* _INFORMATION_
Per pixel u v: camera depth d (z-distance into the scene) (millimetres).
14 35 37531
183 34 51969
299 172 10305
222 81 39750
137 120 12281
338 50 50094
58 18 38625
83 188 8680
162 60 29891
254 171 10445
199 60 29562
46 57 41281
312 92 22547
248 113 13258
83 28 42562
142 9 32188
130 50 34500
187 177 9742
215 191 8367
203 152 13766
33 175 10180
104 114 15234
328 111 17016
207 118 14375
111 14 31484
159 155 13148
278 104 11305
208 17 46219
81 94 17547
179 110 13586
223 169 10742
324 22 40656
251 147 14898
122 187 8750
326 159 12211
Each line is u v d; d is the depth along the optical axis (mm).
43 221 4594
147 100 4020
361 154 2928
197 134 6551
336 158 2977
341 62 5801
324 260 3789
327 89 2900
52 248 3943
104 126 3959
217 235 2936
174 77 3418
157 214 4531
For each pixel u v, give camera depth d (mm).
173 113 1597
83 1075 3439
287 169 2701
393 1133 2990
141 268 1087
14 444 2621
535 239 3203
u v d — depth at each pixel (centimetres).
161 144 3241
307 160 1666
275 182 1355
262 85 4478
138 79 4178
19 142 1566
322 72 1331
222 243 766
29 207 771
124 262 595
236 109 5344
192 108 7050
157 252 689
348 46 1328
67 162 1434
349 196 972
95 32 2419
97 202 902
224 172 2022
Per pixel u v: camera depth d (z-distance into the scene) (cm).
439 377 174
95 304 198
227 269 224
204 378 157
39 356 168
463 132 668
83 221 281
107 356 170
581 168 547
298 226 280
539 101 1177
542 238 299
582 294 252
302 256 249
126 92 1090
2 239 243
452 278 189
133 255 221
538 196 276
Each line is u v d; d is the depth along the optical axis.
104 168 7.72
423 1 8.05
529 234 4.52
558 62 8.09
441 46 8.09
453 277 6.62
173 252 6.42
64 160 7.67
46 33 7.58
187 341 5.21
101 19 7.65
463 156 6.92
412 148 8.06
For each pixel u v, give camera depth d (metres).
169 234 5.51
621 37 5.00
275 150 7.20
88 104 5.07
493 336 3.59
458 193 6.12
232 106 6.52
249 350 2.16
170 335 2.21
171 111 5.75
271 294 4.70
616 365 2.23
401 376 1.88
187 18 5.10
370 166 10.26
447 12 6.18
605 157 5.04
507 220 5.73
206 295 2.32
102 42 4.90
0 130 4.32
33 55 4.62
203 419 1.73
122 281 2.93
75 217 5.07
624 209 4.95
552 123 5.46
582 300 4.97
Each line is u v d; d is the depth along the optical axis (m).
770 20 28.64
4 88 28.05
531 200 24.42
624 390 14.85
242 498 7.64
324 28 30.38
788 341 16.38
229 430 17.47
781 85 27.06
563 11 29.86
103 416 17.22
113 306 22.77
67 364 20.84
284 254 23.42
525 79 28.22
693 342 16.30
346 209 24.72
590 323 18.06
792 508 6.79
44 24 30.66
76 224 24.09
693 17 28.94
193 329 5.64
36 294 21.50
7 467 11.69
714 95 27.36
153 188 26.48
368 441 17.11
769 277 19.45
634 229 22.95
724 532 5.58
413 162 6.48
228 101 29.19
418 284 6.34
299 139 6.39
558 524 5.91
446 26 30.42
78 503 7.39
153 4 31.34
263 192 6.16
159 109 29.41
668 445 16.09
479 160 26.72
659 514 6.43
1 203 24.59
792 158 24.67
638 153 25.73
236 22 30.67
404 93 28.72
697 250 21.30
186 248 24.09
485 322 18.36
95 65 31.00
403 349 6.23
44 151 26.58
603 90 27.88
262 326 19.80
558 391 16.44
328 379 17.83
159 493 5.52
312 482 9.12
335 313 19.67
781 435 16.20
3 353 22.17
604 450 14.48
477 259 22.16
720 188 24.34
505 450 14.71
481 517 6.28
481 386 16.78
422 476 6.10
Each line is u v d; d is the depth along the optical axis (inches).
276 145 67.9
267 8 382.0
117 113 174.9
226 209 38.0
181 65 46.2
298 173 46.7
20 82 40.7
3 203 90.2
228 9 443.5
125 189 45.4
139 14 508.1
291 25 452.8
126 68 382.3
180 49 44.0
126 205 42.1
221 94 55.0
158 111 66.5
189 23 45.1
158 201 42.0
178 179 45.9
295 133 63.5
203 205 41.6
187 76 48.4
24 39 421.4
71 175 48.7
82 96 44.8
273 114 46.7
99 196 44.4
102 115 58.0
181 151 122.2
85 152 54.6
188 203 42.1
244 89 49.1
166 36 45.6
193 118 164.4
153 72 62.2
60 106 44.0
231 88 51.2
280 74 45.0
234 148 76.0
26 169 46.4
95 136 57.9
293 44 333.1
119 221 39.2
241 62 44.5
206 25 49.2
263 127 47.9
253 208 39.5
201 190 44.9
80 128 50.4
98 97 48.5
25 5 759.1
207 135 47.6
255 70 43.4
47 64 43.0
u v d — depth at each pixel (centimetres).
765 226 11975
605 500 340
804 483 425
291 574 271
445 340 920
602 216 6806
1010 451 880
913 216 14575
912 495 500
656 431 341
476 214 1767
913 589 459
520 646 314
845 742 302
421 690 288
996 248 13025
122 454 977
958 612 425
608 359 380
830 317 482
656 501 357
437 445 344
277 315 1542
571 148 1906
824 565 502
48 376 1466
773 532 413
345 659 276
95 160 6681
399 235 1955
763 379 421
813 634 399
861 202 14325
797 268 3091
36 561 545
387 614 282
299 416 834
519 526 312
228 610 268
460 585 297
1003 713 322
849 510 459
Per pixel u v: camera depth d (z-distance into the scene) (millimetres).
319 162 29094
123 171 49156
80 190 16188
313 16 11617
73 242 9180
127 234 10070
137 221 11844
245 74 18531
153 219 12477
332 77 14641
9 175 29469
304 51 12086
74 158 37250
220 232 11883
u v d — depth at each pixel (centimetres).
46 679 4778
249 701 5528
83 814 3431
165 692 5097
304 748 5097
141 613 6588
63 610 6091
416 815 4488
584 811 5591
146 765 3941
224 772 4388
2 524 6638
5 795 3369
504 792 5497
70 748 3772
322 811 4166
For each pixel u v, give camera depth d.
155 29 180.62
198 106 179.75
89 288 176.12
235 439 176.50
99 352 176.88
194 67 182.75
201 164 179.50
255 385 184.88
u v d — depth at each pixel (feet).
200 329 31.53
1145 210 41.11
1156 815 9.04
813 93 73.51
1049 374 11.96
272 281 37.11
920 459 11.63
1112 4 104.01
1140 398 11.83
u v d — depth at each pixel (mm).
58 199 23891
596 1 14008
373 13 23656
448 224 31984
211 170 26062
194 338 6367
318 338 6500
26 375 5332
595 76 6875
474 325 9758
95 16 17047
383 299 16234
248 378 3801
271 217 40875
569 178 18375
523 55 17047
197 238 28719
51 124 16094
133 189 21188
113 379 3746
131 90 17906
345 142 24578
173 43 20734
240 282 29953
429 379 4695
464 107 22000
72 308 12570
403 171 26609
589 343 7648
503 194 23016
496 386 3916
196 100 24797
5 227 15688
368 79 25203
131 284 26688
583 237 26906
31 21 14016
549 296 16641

* _TASK REQUIREMENTS_
Copy out every line from the material above where the string "pixel" turns up.

* _RESPONSE BOX_
Per pixel u v: camera depth d (z-distance into the scene) (millimetres).
For each pixel u v, give camera depth d (mm).
u v d — depth at each pixel (centimetres).
Per pixel u v: camera depth d (z-distance into the scene) (cm).
For each pixel u v, give camera depth d (metres).
u v d — depth at each pixel (centimetres).
Per pixel u v: camera depth d (z-distance into the scene) (millimetres).
u v d — depth at each pixel (centimetres).
For each pixel u v, give camera depth d.
u v d — depth at each pixel (feet).
u v d — depth at each pixel (mm).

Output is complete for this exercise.